■ Written task: Please turn the paragraph beginning "This opening meeting follows" in the RCEP negotiations passage into a short bulleted list that keeps its main facts.

■ Supplied passage:
This opening meeting follows the official declaration of leaders of the 16 RCEP participating countries on the launch of the negotiation on the margin of the East Asia Summit held in Cambodia last November. At that time, leaders of 16 countries jointly declared their firm commitment to achieving a modern, comprehensive, high-quality and mutually beneficial economic partnership agreement and to aim to complete the RCEP negotiations by the end of 2015.
Following the leaders’ instruction, the first round of RCEP negotiations focused on establishing the overall negotiation structure and setting out general directions on how to move negotiations forward. While every participating country engaged in the negotiation in a constructive way with the full awareness of the importance of this historic meeting, the negotiation included the battle of nerves on which country would take the initiative in various areas and which country would play a major role to set the tone.
The opening round of RCEP negotiations has made concrete achievements and confirmed all participating countries’ willingness to make this negotiation move forward while addressing diverse views and interests in every issue.
The first achievement, if I count on my fingers, will be the establishment of the RCEP Trade Negotiating Committee and three initial Working Groups on Goods, Services and Investment. With the establishment of the RCEP TNC and three working groups, we successfully set up the overall negotiation structure of the RCEP negotiation and pave the way for the establishment of additional working groups in other areas.
Secondly, we have made good progress on how to move forward in the areas of goods, services and investment by exchanging our views and exploring how to plan the way forward to materialize future liberalization. Even though it may take additional time to have concrete languages agreeable to all participating countries, each country shared the view that we came to be closer to each other through the intensive discussion at the first meeting.

■ Collected data:
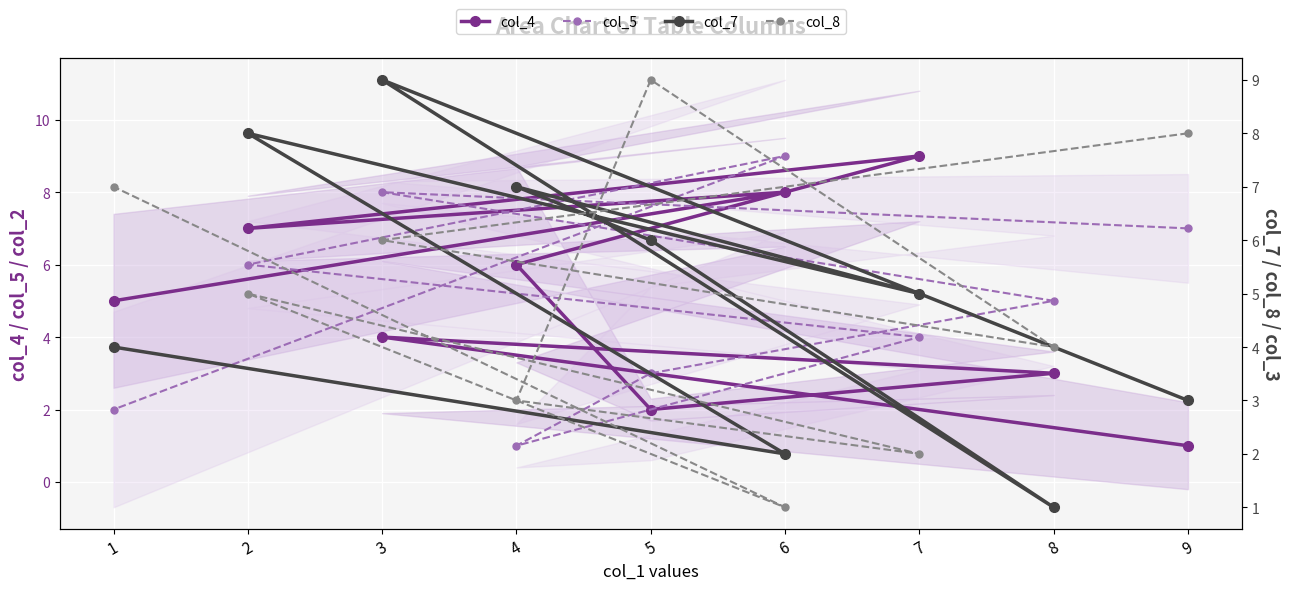

What position from the right is 7?

4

■ Exercise output:
- The opening meeting follows the official declaration by leaders of the 16 RCEP participating countries launching the negotiation.
- That declaration was made on the margin of the East Asia Summit held in Cambodia last November.
- The leaders jointly declared their firm commitment to a modern, comprehensive, high-quality and mutually beneficial economic partnership agreement.
- They aimed to complete the RCEP negotiations by the end of 2015.